The other thing that makes this game a true experience is the storytelling. The game takes a different approach by making it mostly without text or talking. The only speech and text is the introduction scene, when Samus narrates what’s been happening so far. Even when you get a new item, instead of going into full detail of how it works in a tutorial, it shows you within the same screen by making you think and try the new doohickey out. The rest of the story happens on the planet surface where you learn of the actions of the pirates and the fate of the Metroid you are trying to save. It’s pantomime how it all works out, and the actions dictate emotions like a classic 1920’s silent movie. Even in the final battle scene, where the Mother Brain has you to the ropes, and ready to fire the final fatal shot, there’s no doubt the player is clinching that controller, or pressing every button possible in a panicky rage. When a game can capture you emotionally like that, it’s not something you can ignore. Even modern indie story games try to get the same feeling, like Journey or Fez. Both games require the environment and the actions to tell the story.
So now that I’ve gushed about this long enough. Time to get to the negatives. Ha! This really is a review! Fooled you, brain!
First gripe I have, is the health system. Each energy tank found gives extra points. But four reserve tanks exist out there somewhere. On paper, it seems like a good idea, but in practice it has its issues. You can’t fill up the reserve tanks on a recharge station, which means you can only fill them up when you are full in health, and it feels like a task sometimes. And when you have to tap those reserves, whether automatically or manually, it stops the momentum as you wait for your health to gain. It’s a minor inconvenience, but it’s certainly noticeable.
The grappling hook is another item that is great on paper, but frustrating on practice. There are at least two rooms in Maridia that I can think of where I threw the controller after my eleventeen thousandth attempt at trying to hit that one square with that grappling hook in order to advance. It’s also annoying to try to swing from stationary because sometimes it just doesn’t want to swing further out. Then you’re circling around and around. Then when you let go, you hope you got enough distance. And if you hit the wrong angle, which always seem most likely, you’ll just float up oddly, and don’t go forward until you start descending. It’s really the only black mark to this game.
The other issue I was the ending. The text “THE OPERATION WAS COMPLETED SUCCESSFULLY” is displayed. What was successful about that operation? The Metroid you went to save died in battle. All the space pirates are believe killed with nothing to confirm to get any bounty. Not only that, the planet blew up, killing all the species on the planet, and probably screwed up surrounding planets gravitational and environmental atmospheres. And how many new meteorites that used to be Planet Zebes will be crashing into other spaceships causing irrevocable damage? But at least our heroine made it out. I guess that’s what they meant. Not that I’m complaining. I saved her and completed the mission in under three hours, so she gets to pose in front of me in that sports bra and pants like she’s Jamie Lee Curtis in True Lies, sans makeshift stripper pole.

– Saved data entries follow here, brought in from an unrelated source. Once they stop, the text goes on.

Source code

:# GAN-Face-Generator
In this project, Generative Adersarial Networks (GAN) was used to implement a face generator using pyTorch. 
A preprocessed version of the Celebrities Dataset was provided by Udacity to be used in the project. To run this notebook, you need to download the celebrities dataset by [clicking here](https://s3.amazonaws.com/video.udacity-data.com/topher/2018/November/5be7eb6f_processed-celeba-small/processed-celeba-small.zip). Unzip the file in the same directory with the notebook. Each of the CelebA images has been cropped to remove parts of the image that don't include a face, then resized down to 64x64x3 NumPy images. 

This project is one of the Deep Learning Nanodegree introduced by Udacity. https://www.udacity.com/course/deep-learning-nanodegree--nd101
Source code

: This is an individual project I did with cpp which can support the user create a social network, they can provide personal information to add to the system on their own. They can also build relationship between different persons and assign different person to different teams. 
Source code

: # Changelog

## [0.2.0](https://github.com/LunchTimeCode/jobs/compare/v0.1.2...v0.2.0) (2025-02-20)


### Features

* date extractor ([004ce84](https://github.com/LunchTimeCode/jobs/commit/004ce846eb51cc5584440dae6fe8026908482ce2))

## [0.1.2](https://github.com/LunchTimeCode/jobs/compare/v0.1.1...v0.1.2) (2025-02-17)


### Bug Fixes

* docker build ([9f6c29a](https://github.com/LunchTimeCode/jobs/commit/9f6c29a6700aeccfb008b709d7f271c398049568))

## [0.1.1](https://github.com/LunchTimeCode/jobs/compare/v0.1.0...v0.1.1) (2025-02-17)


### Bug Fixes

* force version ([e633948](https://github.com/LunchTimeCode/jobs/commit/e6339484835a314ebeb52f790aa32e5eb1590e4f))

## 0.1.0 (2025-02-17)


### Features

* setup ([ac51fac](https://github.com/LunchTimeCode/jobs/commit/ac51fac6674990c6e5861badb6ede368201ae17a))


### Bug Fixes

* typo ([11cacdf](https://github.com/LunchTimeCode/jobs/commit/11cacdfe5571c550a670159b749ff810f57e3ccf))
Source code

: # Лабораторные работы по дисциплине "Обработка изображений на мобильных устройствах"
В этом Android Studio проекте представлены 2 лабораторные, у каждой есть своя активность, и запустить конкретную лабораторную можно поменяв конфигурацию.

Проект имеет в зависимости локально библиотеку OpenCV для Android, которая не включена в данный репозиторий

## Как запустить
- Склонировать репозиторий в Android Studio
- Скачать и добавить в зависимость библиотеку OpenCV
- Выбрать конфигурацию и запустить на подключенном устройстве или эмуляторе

Overall, this game is a masterpiece, and it’s really hard to dethrone this game on the top of the mountain. If you have a Super Nintendo and you don’t have this in your collection, or don’t own this on your Virtual Console, you don’t know what you’re missing. I can’t think of other words to describe how amazing it is. You just have to explore it for yourself.
But now, the review is on the Internet, the galaxy is at peace.